Tension in Minsk was hardly lessened by the police activity. For all of the crackdown's speed and efficiency, with hundreds of protesters being removed from their camp on October Square by riot police in less than 25 minutes early Friday, the action seemed to have done little to break the opposition's will.

Opposition members and relatives of the arrested gathered outside the walls of the pretrial detention center and cheered every time a bus with prisoners left the compound. Hands could sometimes be seen from behind the bars of the detention center's cells as prisoners waved to their peers outside.

The unrest in recent days has been small in scale but significant in its intensity, marking the first sustained public dissent in Lukashenko's 12 years of rule. Freedom of assembly and speech are almost nonexistent here, and the economy remains state-managed. For the first time, however, thousands of people have publicly defied the government for nearly an entire week.

Milinkevich called for wide sanctions against Belarussian officials, including against Belarussian television journalists he said had knowingly spread lies on state television.
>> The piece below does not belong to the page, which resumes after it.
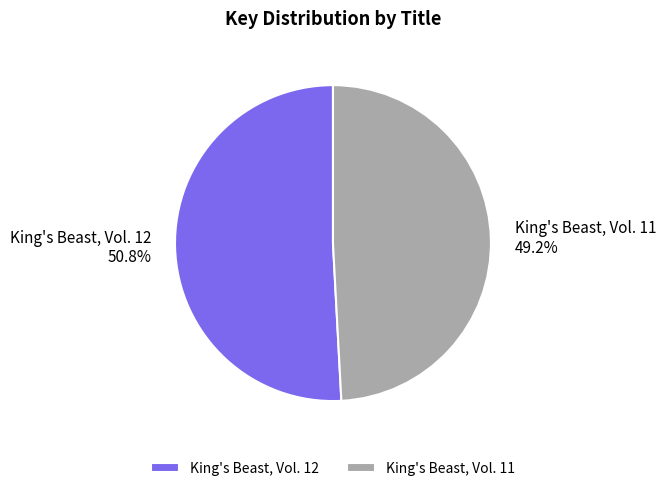

To the nearest percent, what portion does King's Beast, Vol. 11 represent?

49%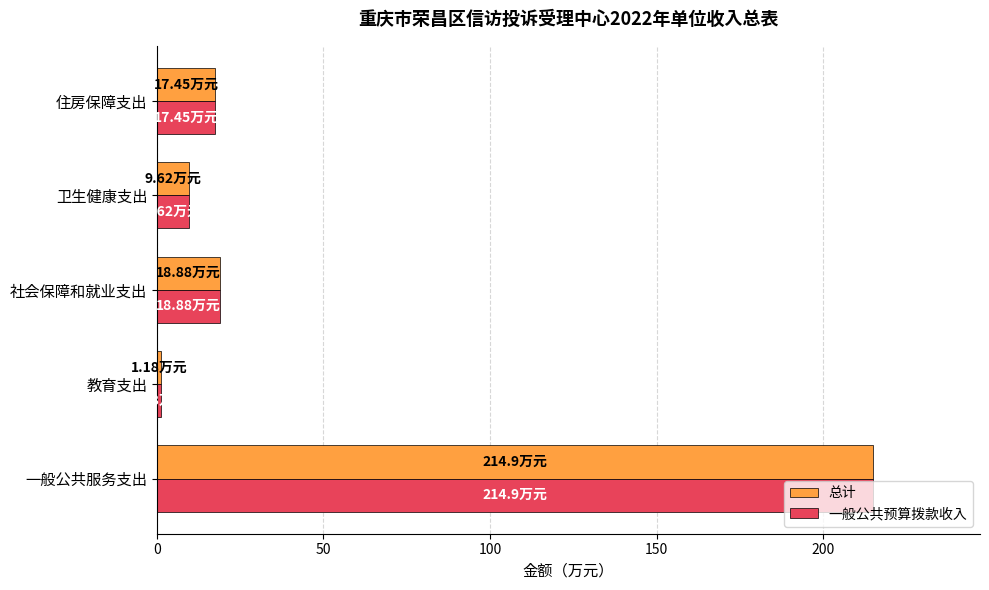

At which label does 一般公共预算拨款收入 reach its minimum?

教育支出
And he said a rally planned for Saturday on October Square would go forward, no matter how few people showed up.

The event seems certain to present a new challenge to the government, if only on a small scale. Several demonstrators who have thus far eluded arrest said they would appear on the square, against the government's orders, in a continued show of support and civil disobedience.

"We have become ripe for change," said Sergei Karievsky, 50, an architect who spent three full nights on the square but was not arrested on Friday morning because he had gone home to rest for the weekend rally. "We are no longer afraid."

One young man, who said he escaped from the crackdown early Friday by running from the police as they began seizing the demonstrators, stood on the square Friday afternoon, wearing a red- and-white button that read "For Freedom." The protester, who gave only his first name, Mikhail, said that he would be back with more demonstrators on Saturday and that he expected he would be arrested.

He said it was important to continue the opposition's struggle, but he was not sure how many people would attend, knowing that they risk their jobs and their placement in universities and may end up in jail.

"Either there will be many demonstrators or very few," he said. "It is hard to predict the reactions of people, because it is hard to live under this kind of pressure."